■ Yönerge: Haberden, "Cenazeye erişmeye çalışırken" sözlerini içeren ifadeyle açılıp "yayımladığı kitapta anlattı." ile kapanan bölümü hiçbir değişiklik yapmadan çıkarın.

■ Belge alıntısı:

______________________________

Ölen eşinin çapkınlıklarını öğrenen yazar: "Küllerini yedim"

Cenazeye erişmeye çalışırken şoke olmuş

17 yıl boyunca birlikte olduğu eşi, ölümünden sonra kredi kartı borçlarıyla da Jessica'yı şaşırtmış (Reuters/Jessica Waite)
17 yıl boyunca birlikte olduğu eşi, ölümünden sonra kredi kartı borçlarıyla da Jessica'yı şaşırtmış (Reuters/Jessica Waite)
TT

Ölen eşinin çapkınlıklarını öğrenen yazar: "Küllerini yedim"

17 yıl boyunca birlikte olduğu eşi, ölümünden sonra kredi kartı borçlarıyla da Jessica'yı şaşırtmış (Reuters/Jessica Waite)
17 yıl boyunca birlikte olduğu eşi, ölümünden sonra kredi kartı borçlarıyla da Jessica'yı şaşırtmış (Reuters/Jessica Waite)

Kanadalı yazar Jessica Waite, ölen eşinin tabletini karıştırırken yaşadığı şoku yeni yayımladığı kitapta anlattı.

______________________________

■ Sağlanan kayıtlar:
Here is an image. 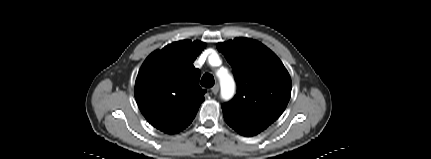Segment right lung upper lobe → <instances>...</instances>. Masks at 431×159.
Masks as SVG:
<instances>
[{
	"instance_id": "right-lung-upper-lobe-1",
	"label": "right lung upper lobe",
	"mask_w": 431,
	"mask_h": 159,
	"mask_svg": "<svg viewBox=\"0 0 431 159\" xmlns=\"http://www.w3.org/2000/svg\"><path fill=\"white\" fill-rule=\"evenodd\" d=\"M205 43L182 40L150 54L135 83V98L147 121L175 134L193 121L206 92L199 86L200 71L194 60Z\"/></svg>"
}]
</instances>
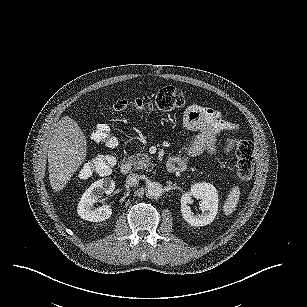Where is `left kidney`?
<instances>
[{
    "label": "left kidney",
    "instance_id": "obj_1",
    "mask_svg": "<svg viewBox=\"0 0 307 307\" xmlns=\"http://www.w3.org/2000/svg\"><path fill=\"white\" fill-rule=\"evenodd\" d=\"M200 201L201 214H194L188 205L191 198ZM183 219L191 226H205L213 222L218 212V191L213 184L207 182L195 183L190 191L183 193L180 199Z\"/></svg>",
    "mask_w": 307,
    "mask_h": 307
}]
</instances>
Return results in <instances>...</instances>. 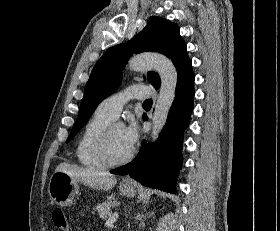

______________________________

■ Alıştırma sonucu:
Cenazeye erişmeye çalışırken şoke olmuş

17 yıl boyunca birlikte olduğu eşi, ölümünden sonra kredi kartı borçlarıyla da Jessica'yı şaşırtmış (Reuters/Jessica Waite)
17 yıl boyunca birlikte olduğu eşi, ölümünden sonra kredi kartı borçlarıyla da Jessica'yı şaşırtmış (Reuters/Jessica Waite)
TT

Ölen eşinin çapkınlıklarını öğrenen yazar: "Küllerini yedim"

17 yıl boyunca birlikte olduğu eşi, ölümünden sonra kredi kartı borçlarıyla da Jessica'yı şaşırtmış (Reuters/Jessica Waite)
17 yıl boyunca birlikte olduğu eşi, ölümünden sonra kredi kartı borçlarıyla da Jessica'yı şaşırtmış (Reuters/Jessica Waite)

Kanadalı yazar Jessica Waite, ölen eşinin tabletini karıştırırken yaşadığı şoku yeni yayımladığı kitapta anlattı.